Festredner Kevenhörster, geboren 1941 in Schwerte, lebt mit seiner Familie in Altenberge. Der Politikwissenschaftler und Hochschullehrer war unter anderem von 1982 bis 1988 Kurator der deutschen Stiftung für internationale Entwicklung in Berlin. Er hielt einen unterhaltsamen Vortrag über seinen Werdegang und die vergangenen Jahrzehnte. Als er 1962 als Student in die CDU eintrat, fand er die Nähe des akademischen Lehrbetriebs zur Politik bemerkenswert. In seinem Studienort Köln machte er erste politische Beobachtungen. Konrad Adenauer, erster Bundeskanzler der Bundesrepublik Deutschland, habe den Begriff „Feind“ folgendermaßen gesteigert: Feind, Intimfeind, Parteifreund. Kevenhörster fügte aber schnell hinzu: „Ich bin mir sicher, dass es sich bei der CDU in Altenberge nicht so verhält.“ Seine Rede war humorvoll, sparte aber auch nicht mit Kritik: „In den 1980er Jahren waren Parteitage insgesamt diskussionsfreudiger, weniger Krönungsmessen für die politisch Gesalbten, wenn auch noch nicht ganz Heiliggesprochenen“, blickte der Politikwissenschaftler zurück. 1988, nach seiner Tätigkeit als Kurator in Berlin, widmete sich Kevenhörster an der Uni Münster verstärkt der Entwicklungspolitik und den Entwicklungsperspektiven Ostasiens.

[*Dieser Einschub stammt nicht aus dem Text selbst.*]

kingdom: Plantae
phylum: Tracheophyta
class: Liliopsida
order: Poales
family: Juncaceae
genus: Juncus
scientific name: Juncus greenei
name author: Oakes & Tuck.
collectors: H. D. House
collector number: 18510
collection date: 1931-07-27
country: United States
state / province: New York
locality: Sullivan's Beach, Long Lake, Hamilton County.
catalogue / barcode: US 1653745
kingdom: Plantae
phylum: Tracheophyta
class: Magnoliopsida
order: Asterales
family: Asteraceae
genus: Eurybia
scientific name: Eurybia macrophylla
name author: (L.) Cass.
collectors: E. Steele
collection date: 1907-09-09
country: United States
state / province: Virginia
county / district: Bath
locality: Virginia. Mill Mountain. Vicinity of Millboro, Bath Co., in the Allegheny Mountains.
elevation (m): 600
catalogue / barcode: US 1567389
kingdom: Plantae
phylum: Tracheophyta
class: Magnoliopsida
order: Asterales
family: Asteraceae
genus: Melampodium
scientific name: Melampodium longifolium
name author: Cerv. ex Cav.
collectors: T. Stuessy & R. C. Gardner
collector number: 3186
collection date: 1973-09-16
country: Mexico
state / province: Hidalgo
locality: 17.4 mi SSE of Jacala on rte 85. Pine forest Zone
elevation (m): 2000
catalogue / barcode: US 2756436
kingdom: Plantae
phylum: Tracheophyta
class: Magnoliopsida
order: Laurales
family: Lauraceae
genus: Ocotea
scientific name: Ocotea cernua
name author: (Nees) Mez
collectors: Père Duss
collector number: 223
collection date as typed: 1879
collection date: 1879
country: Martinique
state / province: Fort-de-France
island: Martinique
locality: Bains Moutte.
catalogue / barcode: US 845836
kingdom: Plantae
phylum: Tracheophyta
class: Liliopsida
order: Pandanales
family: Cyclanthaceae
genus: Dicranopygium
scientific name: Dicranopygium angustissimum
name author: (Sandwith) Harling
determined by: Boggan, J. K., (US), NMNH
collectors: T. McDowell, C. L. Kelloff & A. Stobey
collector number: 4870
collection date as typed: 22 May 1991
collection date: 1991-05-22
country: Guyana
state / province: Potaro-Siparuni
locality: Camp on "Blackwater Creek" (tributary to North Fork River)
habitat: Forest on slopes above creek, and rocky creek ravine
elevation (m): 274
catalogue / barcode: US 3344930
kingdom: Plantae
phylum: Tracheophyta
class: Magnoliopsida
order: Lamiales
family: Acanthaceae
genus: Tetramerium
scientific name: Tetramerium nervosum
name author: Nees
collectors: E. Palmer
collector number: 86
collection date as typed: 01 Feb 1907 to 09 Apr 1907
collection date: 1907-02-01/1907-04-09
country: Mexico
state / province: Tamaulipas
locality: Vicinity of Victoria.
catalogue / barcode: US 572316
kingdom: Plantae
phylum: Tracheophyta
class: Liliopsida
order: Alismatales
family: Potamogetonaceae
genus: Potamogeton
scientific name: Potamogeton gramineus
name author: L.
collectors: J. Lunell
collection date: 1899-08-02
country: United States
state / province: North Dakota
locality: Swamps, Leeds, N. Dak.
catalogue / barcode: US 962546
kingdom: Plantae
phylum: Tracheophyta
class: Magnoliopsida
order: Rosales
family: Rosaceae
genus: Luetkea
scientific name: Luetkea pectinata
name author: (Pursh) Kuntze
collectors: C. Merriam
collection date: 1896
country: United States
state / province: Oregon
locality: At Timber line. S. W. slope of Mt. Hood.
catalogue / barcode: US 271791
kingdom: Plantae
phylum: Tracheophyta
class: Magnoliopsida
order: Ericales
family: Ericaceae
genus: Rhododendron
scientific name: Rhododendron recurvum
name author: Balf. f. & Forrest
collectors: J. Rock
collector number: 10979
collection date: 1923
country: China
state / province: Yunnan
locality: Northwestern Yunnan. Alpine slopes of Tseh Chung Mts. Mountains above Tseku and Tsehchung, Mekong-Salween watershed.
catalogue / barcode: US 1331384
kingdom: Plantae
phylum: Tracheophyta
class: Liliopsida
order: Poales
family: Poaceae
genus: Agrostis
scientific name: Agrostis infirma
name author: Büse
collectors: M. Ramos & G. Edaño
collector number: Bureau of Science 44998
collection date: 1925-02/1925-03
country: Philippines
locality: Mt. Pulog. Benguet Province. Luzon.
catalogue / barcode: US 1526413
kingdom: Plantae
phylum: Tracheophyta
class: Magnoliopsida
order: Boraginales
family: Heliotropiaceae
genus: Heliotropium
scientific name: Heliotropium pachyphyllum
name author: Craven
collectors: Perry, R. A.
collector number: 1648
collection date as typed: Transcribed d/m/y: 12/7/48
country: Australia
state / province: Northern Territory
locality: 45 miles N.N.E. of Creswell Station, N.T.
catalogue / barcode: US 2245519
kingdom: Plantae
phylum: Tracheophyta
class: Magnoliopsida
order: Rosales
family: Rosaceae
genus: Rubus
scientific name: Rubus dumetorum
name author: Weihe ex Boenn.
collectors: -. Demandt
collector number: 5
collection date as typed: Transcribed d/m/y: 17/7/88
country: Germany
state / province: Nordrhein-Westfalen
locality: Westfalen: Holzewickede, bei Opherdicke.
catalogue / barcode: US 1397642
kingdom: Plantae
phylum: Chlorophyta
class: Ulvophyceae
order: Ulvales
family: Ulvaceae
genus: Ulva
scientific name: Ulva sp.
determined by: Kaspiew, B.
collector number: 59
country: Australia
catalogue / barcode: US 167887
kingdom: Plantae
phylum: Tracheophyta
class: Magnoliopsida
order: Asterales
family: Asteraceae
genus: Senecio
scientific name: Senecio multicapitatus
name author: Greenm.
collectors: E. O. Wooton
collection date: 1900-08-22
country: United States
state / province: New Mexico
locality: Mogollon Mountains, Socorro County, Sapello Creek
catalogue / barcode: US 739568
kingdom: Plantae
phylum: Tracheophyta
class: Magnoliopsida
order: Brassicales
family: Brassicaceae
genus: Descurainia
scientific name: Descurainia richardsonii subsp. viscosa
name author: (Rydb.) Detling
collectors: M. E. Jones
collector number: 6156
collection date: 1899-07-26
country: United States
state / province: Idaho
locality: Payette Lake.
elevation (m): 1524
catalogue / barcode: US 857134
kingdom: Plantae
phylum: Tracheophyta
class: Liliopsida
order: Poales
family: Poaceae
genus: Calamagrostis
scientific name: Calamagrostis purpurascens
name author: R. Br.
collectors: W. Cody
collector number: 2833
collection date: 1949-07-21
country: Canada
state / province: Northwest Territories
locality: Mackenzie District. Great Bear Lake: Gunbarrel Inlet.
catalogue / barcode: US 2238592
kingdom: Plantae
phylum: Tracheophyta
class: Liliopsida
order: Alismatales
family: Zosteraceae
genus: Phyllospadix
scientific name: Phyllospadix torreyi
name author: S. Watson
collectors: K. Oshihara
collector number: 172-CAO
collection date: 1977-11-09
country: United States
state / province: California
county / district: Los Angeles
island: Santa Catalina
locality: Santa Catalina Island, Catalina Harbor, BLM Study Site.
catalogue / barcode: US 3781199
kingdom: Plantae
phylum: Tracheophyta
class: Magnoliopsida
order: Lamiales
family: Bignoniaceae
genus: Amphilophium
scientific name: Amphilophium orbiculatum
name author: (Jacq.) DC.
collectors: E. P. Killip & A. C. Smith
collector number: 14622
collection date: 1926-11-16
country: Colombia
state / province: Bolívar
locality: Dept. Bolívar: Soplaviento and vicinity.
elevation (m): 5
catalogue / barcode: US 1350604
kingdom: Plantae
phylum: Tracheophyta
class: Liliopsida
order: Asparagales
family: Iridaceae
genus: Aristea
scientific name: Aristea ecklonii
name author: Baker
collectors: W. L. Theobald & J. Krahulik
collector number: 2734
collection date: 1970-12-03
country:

Christina Schulze Föcking nahm die Ehrung langjähriger CDU-Mitglieder vor. Darunter Paul Kevenhörster für 50-jährige Mitgliedschaft sowie Josef Dütsch, Renate Dütsch, Horst Ellinghaus, Heinz Greshake, Clementine Hovestadt, Gisela Kevenhörster und Dr. Hans Mönnig für 40-jährige Mitgliedschaft.